El Consumo Turístico Interior también retrocedió 0.7% a tasa trimestral, aunque registró un crecimiento anual de 0.2%. Los resultados muestran una actividad prácticamente estancada, con diferencias importantes entre el gasto de los viajeros nacionales y el realizado por visitantes extranjeros.
Gasto de turistas extranjeros cae 18.4%
El componente más afectado fue el consumo turístico receptivo, que mide el gasto efectuado en México por personas residentes en otros países. Este indicador cayó 5.9% frente al trimestre anterior y 18.4% en comparación con el mismo periodo de 2025.
En contraste, el consumo turístico interno, correspondiente al gasto de residentes que viajan dentro del país, aumentó 0.5% trimestral y 5.4% anual. La fortaleza del turismo nacional evitó una contracción mayor del consumo total, pero no compensó completamente la caída del mercado internacional.
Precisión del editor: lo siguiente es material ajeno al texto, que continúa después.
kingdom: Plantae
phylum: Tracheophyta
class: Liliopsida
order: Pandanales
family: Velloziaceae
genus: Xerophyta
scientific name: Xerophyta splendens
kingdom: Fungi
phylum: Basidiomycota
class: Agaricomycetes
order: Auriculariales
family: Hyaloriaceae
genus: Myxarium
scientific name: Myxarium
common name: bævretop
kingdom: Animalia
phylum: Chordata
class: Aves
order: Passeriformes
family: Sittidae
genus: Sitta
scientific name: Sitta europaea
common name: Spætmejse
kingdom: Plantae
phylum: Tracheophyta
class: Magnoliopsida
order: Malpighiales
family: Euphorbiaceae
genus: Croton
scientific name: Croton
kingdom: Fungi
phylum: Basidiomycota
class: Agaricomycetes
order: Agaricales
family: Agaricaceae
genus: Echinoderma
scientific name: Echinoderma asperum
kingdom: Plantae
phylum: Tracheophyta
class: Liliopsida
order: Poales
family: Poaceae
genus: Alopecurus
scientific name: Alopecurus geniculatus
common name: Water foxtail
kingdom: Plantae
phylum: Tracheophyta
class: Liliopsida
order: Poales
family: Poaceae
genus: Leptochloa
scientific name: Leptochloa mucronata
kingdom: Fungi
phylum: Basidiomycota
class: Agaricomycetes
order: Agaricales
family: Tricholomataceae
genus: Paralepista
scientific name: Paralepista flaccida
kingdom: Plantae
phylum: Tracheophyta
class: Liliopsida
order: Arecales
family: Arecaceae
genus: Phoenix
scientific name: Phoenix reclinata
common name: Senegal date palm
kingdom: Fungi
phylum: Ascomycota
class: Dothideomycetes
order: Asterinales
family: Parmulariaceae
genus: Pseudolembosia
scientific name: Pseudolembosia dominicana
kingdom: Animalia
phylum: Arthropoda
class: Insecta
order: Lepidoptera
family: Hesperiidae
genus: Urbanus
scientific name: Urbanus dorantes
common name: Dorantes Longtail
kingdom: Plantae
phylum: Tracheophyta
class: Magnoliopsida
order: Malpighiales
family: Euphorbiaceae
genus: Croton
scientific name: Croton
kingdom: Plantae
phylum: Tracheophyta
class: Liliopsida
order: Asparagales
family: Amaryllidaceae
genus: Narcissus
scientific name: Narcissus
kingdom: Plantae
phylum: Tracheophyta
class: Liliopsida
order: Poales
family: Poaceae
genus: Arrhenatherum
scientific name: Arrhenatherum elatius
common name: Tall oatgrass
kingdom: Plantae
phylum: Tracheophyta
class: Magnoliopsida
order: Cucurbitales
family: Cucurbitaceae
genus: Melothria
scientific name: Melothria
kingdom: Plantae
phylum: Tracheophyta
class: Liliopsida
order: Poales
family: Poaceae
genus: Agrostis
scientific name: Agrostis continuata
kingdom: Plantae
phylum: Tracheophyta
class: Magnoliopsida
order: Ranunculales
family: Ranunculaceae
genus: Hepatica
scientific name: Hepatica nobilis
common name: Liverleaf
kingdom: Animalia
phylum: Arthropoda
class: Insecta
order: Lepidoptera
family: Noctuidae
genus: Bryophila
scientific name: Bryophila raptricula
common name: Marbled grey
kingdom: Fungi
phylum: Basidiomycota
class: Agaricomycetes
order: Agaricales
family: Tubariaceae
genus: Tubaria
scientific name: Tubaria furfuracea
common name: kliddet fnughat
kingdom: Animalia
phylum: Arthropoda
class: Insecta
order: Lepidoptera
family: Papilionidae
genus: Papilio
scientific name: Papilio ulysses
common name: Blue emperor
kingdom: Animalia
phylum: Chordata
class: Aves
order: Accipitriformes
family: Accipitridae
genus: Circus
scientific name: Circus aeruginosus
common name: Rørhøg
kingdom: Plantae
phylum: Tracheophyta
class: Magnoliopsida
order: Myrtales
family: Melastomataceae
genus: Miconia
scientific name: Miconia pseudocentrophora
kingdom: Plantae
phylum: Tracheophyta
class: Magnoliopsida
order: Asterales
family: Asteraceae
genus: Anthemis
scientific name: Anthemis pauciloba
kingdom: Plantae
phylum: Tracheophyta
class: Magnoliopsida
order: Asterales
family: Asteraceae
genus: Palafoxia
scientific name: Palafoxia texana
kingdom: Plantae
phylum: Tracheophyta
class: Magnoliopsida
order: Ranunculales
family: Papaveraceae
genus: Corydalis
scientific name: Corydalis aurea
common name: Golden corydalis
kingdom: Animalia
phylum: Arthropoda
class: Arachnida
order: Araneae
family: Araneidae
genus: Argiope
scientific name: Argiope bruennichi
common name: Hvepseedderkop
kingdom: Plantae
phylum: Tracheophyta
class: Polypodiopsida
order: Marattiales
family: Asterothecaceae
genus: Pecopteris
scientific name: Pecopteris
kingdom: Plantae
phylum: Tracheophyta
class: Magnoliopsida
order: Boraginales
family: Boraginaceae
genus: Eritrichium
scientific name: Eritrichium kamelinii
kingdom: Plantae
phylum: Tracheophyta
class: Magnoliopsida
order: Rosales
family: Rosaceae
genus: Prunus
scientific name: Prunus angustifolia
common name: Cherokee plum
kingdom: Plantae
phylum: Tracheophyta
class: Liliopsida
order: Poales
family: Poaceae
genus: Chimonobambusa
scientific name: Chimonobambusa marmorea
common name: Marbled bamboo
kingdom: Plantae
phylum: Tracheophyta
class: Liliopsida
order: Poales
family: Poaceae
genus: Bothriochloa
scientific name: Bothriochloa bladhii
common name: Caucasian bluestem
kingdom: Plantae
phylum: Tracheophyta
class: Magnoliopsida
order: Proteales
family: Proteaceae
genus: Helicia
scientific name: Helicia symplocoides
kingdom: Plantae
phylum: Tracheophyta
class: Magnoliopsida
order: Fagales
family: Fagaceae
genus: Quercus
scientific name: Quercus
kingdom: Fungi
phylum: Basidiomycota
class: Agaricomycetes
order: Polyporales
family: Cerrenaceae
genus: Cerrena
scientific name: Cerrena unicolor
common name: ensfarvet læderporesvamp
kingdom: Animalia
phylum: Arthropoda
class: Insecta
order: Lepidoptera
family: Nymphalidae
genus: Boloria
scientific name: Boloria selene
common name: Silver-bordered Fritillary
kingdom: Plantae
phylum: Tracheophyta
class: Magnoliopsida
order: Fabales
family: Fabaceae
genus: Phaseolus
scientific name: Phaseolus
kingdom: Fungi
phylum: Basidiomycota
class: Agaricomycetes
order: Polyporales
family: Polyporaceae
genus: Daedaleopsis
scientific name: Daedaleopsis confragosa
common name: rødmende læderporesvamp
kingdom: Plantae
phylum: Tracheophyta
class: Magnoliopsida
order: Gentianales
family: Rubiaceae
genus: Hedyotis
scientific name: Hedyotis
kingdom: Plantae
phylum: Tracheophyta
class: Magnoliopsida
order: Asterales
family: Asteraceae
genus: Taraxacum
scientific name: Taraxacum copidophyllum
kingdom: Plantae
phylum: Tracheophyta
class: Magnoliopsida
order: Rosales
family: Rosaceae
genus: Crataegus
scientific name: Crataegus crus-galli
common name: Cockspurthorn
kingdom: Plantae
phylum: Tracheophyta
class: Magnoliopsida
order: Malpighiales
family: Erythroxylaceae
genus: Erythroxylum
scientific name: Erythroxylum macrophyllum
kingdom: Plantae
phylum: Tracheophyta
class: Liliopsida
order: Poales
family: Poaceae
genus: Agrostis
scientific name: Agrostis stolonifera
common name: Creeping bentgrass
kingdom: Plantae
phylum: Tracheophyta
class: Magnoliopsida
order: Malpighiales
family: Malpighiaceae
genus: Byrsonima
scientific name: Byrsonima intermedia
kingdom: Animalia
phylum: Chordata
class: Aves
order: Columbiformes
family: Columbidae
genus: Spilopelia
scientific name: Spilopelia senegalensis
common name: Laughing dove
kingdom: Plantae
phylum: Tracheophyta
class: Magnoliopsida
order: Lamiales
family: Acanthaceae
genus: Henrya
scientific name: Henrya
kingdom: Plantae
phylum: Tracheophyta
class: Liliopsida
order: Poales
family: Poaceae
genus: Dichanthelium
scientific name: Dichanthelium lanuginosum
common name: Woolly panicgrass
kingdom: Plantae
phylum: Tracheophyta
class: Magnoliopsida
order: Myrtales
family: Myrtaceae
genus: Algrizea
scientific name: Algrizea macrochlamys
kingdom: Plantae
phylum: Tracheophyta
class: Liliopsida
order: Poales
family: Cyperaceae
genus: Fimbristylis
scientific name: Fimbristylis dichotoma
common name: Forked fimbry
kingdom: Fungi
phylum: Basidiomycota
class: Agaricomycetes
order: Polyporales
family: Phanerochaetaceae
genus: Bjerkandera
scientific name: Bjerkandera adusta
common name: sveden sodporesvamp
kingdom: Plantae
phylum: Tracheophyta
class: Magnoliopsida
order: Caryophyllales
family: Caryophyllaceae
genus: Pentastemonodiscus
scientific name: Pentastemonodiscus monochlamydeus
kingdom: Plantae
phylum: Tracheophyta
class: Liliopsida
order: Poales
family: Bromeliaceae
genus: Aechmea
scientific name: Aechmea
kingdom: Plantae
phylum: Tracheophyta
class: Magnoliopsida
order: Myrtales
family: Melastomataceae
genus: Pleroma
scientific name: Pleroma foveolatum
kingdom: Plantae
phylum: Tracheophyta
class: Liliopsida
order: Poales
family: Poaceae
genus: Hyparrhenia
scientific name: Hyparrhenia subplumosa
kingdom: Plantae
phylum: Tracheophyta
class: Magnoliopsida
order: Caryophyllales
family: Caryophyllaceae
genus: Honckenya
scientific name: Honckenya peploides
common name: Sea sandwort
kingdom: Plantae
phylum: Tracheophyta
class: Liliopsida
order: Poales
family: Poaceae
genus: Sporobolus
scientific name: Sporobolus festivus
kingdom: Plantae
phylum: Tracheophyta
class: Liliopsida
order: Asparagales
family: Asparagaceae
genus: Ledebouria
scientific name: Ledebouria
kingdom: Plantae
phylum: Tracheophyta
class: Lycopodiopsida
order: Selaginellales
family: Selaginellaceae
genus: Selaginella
Servicios turísticos concentran el retroceso
El PIB turístico de servicios disminuyó 1.1% respecto al trimestre previo, mientras que la producción de bienes relacionados con el sector creció 0.3%. A tasa anual, los bienes avanzaron 0.7% y los servicios bajaron 0.1%.
En cifras originales, el índice del PIB turístico se ubicó en 112.2 puntos, tomando 2018 como año base. El Consumo Turístico Interior alcanzó 103.9 puntos; el gasto interno llegó a 103.1 puntos y el receptivo se situó en 107.9.
El desempeño coloca presión sobre hoteles, restaurantes, transporte y servicios recreativos vinculados con el turismo extranjero. La evolución de los siguientes trimestres permitirá determinar si la caída fue temporal o refleja un periodo más prolongado de menor demanda internacional.